# how difficult/easy is it likely to be?



## oddie1983 (Sep 28, 2007)

Hi

Im a 24 year old girl looking to move over to dubai with a friend. My only concern is regarding work. I have lots of experience in sales (orange mobile phone company) retail, customer service and a little administration work. Looking at various sites dubai seems to recruit professionals especially in banking/it etc also graduates which i am not.
Has anybody managed to find the type of work im looking for? Did you find it before heading over or just whilst you were there? Any information would be fantastic.

Thanks!!


----------



## synthia (Apr 18, 2007)

Welcome to the forum! You pose an interesting question, since, as you pointed out, most of what we see are highly skilled people going to Dubai. It may be difficult to get a job in sales without speaking Arabic, and without a job, it will be difficult to get a work visa.
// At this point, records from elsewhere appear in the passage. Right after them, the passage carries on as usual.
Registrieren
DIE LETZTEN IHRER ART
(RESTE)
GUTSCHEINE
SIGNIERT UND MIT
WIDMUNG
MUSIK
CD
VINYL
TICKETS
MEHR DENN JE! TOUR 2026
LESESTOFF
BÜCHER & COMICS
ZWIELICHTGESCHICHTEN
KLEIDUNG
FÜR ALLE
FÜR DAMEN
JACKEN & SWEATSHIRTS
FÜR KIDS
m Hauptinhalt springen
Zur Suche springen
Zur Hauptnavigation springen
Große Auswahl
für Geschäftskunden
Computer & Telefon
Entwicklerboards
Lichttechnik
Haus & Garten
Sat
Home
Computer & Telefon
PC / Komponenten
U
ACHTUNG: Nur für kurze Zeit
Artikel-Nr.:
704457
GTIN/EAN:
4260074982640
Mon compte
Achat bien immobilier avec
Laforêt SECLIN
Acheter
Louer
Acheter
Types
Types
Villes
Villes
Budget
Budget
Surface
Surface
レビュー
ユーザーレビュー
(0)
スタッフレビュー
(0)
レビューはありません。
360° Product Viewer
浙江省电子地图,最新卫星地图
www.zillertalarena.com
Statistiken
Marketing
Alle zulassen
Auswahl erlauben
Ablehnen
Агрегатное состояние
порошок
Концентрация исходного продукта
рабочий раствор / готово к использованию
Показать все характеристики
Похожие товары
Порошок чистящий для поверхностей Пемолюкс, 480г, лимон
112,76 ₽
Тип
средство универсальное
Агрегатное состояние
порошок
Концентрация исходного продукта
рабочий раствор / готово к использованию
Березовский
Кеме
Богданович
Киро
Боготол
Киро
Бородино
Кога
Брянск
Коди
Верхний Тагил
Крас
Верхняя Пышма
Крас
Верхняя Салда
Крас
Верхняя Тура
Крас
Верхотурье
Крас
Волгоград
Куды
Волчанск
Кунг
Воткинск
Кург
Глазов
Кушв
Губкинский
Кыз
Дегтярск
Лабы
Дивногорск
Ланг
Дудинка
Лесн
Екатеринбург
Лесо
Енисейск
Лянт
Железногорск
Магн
So I'm interested in seeing what response you get.


----------



## eyec (Oct 19, 2007)

you dont need arabic since most people speak english heer in dubai

i guess if you blonde it doesnt matter if you get your job before or after you get there....just like any other place in the world

it will be much better if you know before hand how much you will be paid so you can compare with the way you living now at home before takling the long trip to dubai

i believe most qualified people get offers online before moving to duabi


----------